The Importance of Service-Oriented Architecture


By Clive Finkelstein

Web services technology has now advanced so that functions within existing application programs and suites - as well as functions within ERP (enterprise resource planning, CRM (customer relationship management), SCM (supply chain management) and other packages - can be easily and reliably published to an intranet or the Internet for remote execution using SOAP, WSDL and UDDI. But what has been missing until now is an automated way to invoke available Web services based on business rules. This technology is now becoming available with business process management languages and tools.

Until now, the term "service-oriented architecture" (SOA) has been synonymous with "Web services." I use SOA more precisely: to invoke Web services using business process management tools and languages.

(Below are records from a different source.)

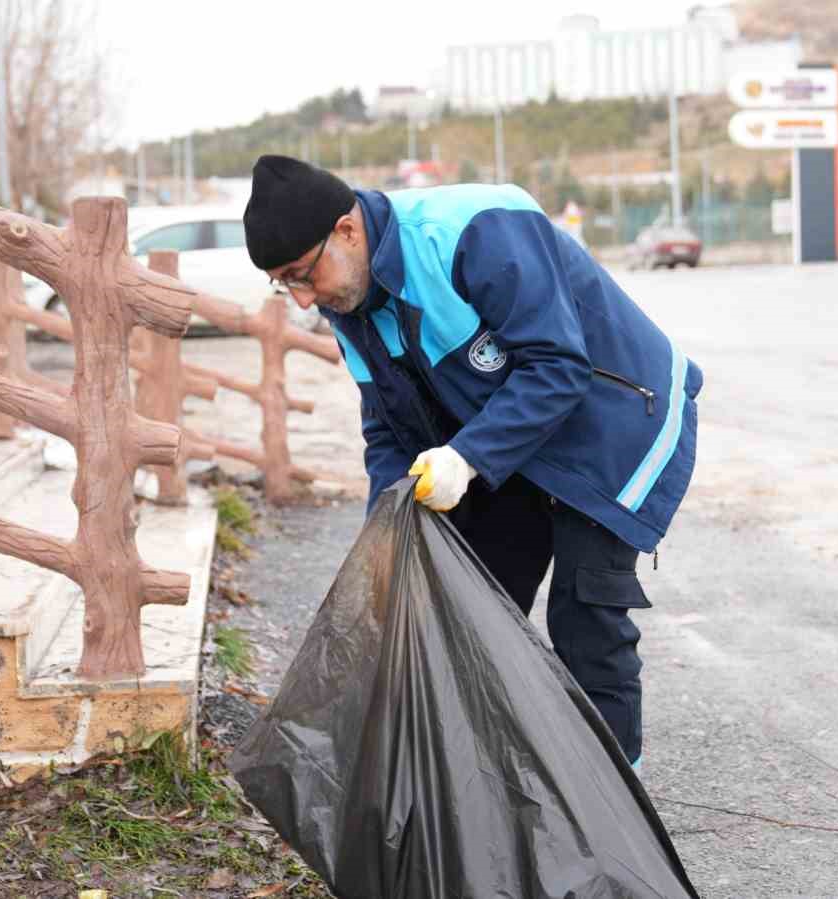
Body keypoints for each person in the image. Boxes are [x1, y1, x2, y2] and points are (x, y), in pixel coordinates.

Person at [241, 155, 702, 768]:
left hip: (612, 417)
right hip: (510, 436)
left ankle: (619, 818)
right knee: (470, 606)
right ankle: (495, 791)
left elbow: (558, 366)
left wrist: (468, 457)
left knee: (587, 621)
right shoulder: (346, 303)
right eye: (283, 284)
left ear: (347, 230)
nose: (301, 298)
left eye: (302, 274)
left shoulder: (473, 231)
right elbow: (388, 429)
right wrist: (387, 532)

This is an important distinction. SOA is expected to make a significant contribution to the future of systems development technologies as indicated in the following paragraphs.

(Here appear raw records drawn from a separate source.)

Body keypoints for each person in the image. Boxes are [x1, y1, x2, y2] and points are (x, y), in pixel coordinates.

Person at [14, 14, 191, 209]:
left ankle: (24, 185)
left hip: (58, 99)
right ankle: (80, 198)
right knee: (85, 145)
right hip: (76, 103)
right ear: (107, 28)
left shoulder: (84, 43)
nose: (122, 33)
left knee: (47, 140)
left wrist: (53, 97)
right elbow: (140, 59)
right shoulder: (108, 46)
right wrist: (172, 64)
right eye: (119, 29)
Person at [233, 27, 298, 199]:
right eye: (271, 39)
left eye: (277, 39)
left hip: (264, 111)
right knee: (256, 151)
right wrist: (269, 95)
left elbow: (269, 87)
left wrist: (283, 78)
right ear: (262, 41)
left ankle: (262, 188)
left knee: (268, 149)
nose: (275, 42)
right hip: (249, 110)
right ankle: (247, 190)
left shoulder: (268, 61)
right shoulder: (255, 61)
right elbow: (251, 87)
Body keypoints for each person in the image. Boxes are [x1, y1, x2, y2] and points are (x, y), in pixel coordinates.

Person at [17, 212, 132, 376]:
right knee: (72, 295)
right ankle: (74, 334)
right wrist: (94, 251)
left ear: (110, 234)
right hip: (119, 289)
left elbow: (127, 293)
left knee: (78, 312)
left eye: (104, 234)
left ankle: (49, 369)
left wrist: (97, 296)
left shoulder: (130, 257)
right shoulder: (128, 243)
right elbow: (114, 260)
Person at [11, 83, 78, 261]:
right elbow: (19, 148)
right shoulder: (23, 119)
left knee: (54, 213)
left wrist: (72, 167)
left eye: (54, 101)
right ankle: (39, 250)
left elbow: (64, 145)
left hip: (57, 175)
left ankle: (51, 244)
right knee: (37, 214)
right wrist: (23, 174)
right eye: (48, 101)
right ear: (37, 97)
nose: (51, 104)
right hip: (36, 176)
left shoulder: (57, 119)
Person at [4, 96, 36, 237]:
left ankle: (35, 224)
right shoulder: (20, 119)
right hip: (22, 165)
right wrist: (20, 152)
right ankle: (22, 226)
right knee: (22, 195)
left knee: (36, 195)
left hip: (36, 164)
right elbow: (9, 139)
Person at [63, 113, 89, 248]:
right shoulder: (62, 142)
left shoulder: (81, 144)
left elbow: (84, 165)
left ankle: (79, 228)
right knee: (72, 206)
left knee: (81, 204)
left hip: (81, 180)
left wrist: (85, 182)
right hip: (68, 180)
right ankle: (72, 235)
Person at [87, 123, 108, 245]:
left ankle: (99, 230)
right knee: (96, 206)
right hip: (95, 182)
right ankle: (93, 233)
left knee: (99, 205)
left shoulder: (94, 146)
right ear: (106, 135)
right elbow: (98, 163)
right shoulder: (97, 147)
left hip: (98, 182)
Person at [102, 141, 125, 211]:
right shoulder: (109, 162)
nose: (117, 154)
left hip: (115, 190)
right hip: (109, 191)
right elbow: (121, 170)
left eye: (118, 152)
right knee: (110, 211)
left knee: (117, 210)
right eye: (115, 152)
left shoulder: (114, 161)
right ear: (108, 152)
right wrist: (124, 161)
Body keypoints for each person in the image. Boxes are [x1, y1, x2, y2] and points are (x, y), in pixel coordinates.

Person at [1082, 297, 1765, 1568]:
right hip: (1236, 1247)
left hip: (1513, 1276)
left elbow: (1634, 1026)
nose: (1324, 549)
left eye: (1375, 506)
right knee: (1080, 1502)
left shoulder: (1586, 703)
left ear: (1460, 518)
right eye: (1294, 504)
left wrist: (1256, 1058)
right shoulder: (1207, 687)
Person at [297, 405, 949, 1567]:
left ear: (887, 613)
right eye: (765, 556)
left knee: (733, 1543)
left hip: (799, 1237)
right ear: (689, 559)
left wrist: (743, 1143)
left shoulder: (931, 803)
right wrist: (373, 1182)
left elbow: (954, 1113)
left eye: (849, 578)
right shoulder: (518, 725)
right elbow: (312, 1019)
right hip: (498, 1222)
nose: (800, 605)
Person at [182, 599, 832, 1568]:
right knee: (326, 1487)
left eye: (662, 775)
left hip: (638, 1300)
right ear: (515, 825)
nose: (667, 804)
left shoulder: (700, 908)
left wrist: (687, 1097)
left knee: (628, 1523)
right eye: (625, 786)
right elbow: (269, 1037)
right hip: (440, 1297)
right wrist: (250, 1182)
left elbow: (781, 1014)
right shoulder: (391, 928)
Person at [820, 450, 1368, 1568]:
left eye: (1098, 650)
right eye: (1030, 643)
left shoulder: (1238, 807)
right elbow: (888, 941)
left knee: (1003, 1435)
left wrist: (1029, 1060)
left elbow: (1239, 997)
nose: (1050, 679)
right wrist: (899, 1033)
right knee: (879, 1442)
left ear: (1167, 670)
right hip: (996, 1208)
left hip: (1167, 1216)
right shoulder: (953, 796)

Before SOA, systems development used workflow diagrams or systems flowcharts that were drawn and then printed so that relevant business logic could be coded by hand. These manually coded programs were laboriously tested and eventually deployed for execution. With SOA using business process management tools, this manual coding and testing step is bypassed. Instead, the diagrams are tested for correct logical execution using simulation methods. Once correct, these diagrams are then automatically generated as XML-based business process management languages for immediate execution.

This business process management technology is a major advance in the productivity of systems development; it is as significant as the development of high-level language compilers in the late 1950s. It becomes easy to invoke Web services anywhere in the world and to execute them based on business rules. When these rules do change, the relevant logic in the diagrams is changed: these diagrams are then automatically regenerated. This promises to totally transform the way we build systems in the future from slow, error-prone manual coding to an automated discipline. It will enable enterprises to implement changed business rules in minutes or hours, rather than in months or years. Enterprises will then be able to change direction rapidly.